Politics|Biden is expected to name a Manchin ally who led West Virginia’s opioid response as the U.S. ‘drug czar.’
https://www.nytimes.com/2021/07/13/us/politics/biden-is-expected-to-name-a-manchin-ally-who-led-west-virginias-opioid-response-as-the-us-drug-czar.html
President Biden intends to nominate Dr. Rahul Gupta, who led West Virginia’s response to a devastating opioid crisis, to run the National Office of Drug Control Policy — a choice that may generate opposition from advocates for people with substance abuse problems.
If confirmed by the Senate, he would become the first medical doctor to serve as the nation’s “drug czar” since the role was created in 1988. Dr. Gupta is currently the chief medical and health officer at March of Dimes.
White House officials confirmed Mr. Biden’s choice of Dr. Gupta, which was reported earlier in The Washington Post. The president is expected to make his announcement later on Tuesday.
On Wednesday, the Centers for Disease Control and Prevention will publish statistics on drug overdose deaths that, by all indications, will shatter previous records. Overdose deaths rose by nearly 30 percent over the 12-month period that ended in November, from more than 71,000 to over 90,000, according to preliminary federal data released last month.
As West Virginia’s commissioner of public health and state health officer from 2015 to 2018, Dr. Gupta won praise for his aggressive response to the opioid crisis. Mr. Biden’s choice of Dr. Gupta may also be politically strategic: He is an ally of Senator Manchin, the moderate West Virginia Democrat whose vote is crucial to the president’s legislative agenda.
But Dr.

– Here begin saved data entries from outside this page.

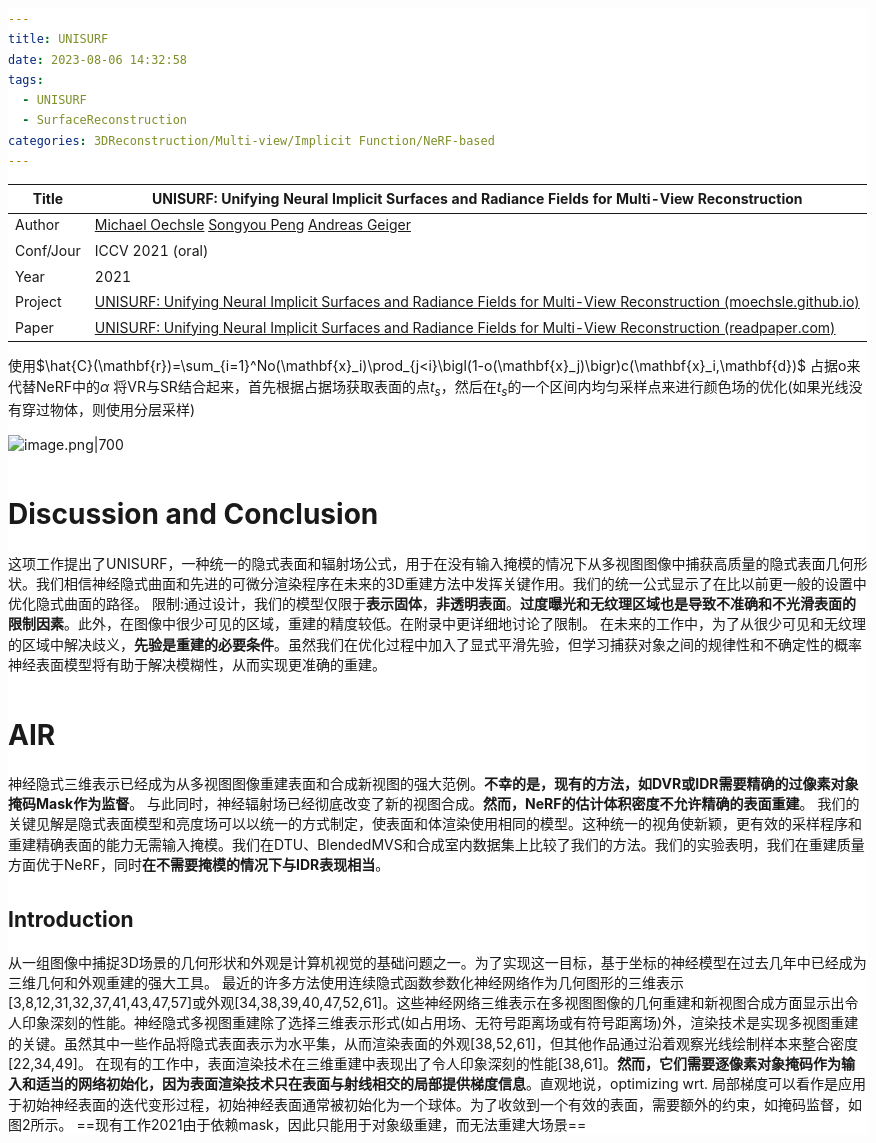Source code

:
 ```yaml
---
title: UNISURF
date: 2023-08-06 14:32:58
tags:
  - UNISURF
  - SurfaceReconstruction
categories: 3DReconstruction/Multi-view/Implicit Function/NeRF-based
---
```


| Title     | UNISURF: Unifying Neural Implicit Surfaces and Radiance Fields for Multi-View Reconstruction                                                                                                                 |
| --------- | ------------------------------------------------------------------------------------------------------------------------------------------------------------------------------------------------------------ |
| Author    | [Michael Oechsle](https://moechsle.github.io/) [Songyou Peng](https://pengsongyou.github.io/) [Andreas Geiger](http://cvlibs.net/)                                                                           |
| Conf/Jour | ICCV 2021 (oral)                                                                                                                                                                                                         |
| Year      | 2021                                                                                                                                                                                                         |
| Project   | [UNISURF: Unifying Neural Implicit Surfaces and Radiance Fields for Multi-View Reconstruction (moechsle.github.io)](https://moechsle.github.io/unisurf/)                                                     |
| Paper     | [UNISURF: Unifying Neural Implicit Surfaces and Radiance Fields for Multi-View Reconstruction (readpaper.com)](https://readpaper.com/pdf-annotate/note?pdfId=4546355486135050241&noteId=1791178045241021696) |

使用$\hat{C}(\mathbf{r})=\sum_{i=1}^No(\mathbf{x}_i)\prod_{j<i}\bigl(1-o(\mathbf{x}_j)\bigr)c(\mathbf{x}_i,\mathbf{d})$ 占据o来代替NeRF中的$\alpha$
将VR与SR结合起来，首先根据占据场获取表面的点$t_s$，然后在$t_s$的一个区间内均匀采样点来进行颜色场的优化(如果光线没有穿过物体，则使用分层采样)

![image.png|700](https://raw.githubusercontent.com/qiyun71/Blog_images/main/pictures/20230806143334.png)




# Discussion and Conclusion

这项工作提出了UNISURF，一种统一的隐式表面和辐射场公式，用于在没有输入掩模的情况下从多视图图像中捕获高质量的隐式表面几何形状。我们相信神经隐式曲面和先进的可微分渲染程序在未来的3D重建方法中发挥关键作用。我们的统一公式显示了在比以前更一般的设置中优化隐式曲面的路径。
限制:通过设计，我们的模型仅限于**表示固体**，**非透明表面**。**过度曝光和无纹理区域也是导致不准确和不光滑表面的限制因素**。此外，在图像中很少可见的区域，重建的精度较低。在附录中更详细地讨论了限制。
在未来的工作中，为了从很少可见和无纹理的区域中解决歧义，**先验是重建的必要条件**。虽然我们在优化过程中加入了显式平滑先验，但学习捕获对象之间的规律性和不确定性的概率神经表面模型将有助于解决模糊性，从而实现更准确的重建。

# AIR

神经隐式三维表示已经成为从多视图图像重建表面和合成新视图的强大范例。**不幸的是，现有的方法，如DVR或IDR需要精确的过像素对象掩码Mask作为监督**。
与此同时，神经辐射场已经彻底改变了新的视图合成。**然而，NeRF的估计体积密度不允许精确的表面重建**。
我们的关键见解是隐式表面模型和亮度场可以以统一的方式制定，使表面和体渲染使用相同的模型。这种统一的视角使新颖，更有效的采样程序和重建精确表面的能力无需输入掩模。我们在DTU、BlendedMVS和合成室内数据集上比较了我们的方法。我们的实验表明，我们在重建质量方面优于NeRF，同时**在不需要掩模的情况下与IDR表现相当**。


## Introduction

从一组图像中捕捉3D场景的几何形状和外观是计算机视觉的基础问题之一。为了实现这一目标，基于坐标的神经模型在过去几年中已经成为三维几何和外观重建的强大工具。
最近的许多方法使用连续隐式函数参数化神经网络作为几何图形的三维表示[3,8,12,31,32,37,41,43,47,57]或外观[34,38,39,40,47,52,61]。这些神经网络三维表示在多视图图像的几何重建和新视图合成方面显示出令人印象深刻的性能。神经隐式多视图重建除了选择三维表示形式(如占用场、无符号距离场或有符号距离场)外，渲染技术是实现多视图重建的关键。虽然其中一些作品将隐式表面表示为水平集，从而渲染表面的外观[38,52,61]，但其他作品通过沿着观察光线绘制样本来整合密度[22,34,49]。
在现有的工作中，表面渲染技术在三维重建中表现出了令人印象深刻的性能[38,61]。**然而，它们需要逐像素对象掩码作为输入和适当的网络初始化，因为表面渲染技术只在表面与射线相交的局部提供梯度信息**。直观地说，optimizing wrt. 局部梯度可以看作是应用于初始神经表面的迭代变形过程，初始神经表面通常被初始化为一个球体。为了收敛到一个有效的表面，需要额外的约束，如掩码监督，如图2所示。
==现有工作2021由于依赖mask，因此只能用于对象级重建，而无法重建大场景==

Gupta also garnered criticism for failing to stop the city of Charleston from closing its needle exchange program — a key component of the strategy known as “harm reduction,” which has been embraced by the Biden administration.
Instead of helping drug users achieve abstinence, harm reduction aims to reduce their risk of dying or acquiring infectious diseases like AIDS, including by giving them sterile equipment.
While Dr. Gupta was health commissioner, his department issued a report that found fault with the Charleston program and led to its decertification after it had already shut it down. The program had been nationally recognized, but was criticized by the city’s mayor at the time. Public health experts said its closure had a chilling effect on other programs, and kept some from getting off the ground.
“The Biden administration has made enhancing evidence-based harm reduction programs a priority, and it’s my sincere hope that Dr. Gupta will embrace that policy and show clear leadership on that issue,” said Robin Pollini, an associate professor of behavioral medicine of psychiatry at West Virginia University, who has in the past been critical of Dr. Gupta.
In a 2018 interview with West Virginia public broadcasting, Dr. Gupta spoke out against the closure, saying it was “not in the best interest of the community” when needle exchange programs like Charleston’s are shut down “reactively.”
“It plays into that stigma and is more harmful long-term than it is beneficial,” the outlet quoted him as saying.
The son of an Indian diplomat, Dr. Gupta was born in India and grew up in Washington, D.C. He completed medical school at the University of Delhi when he was 21, according to a biography supplied by the White House.
The drug control policy office was created by Congress as part of the Anti-Drug Abuse Act of 1988, signed into law by President Ronald Reagan.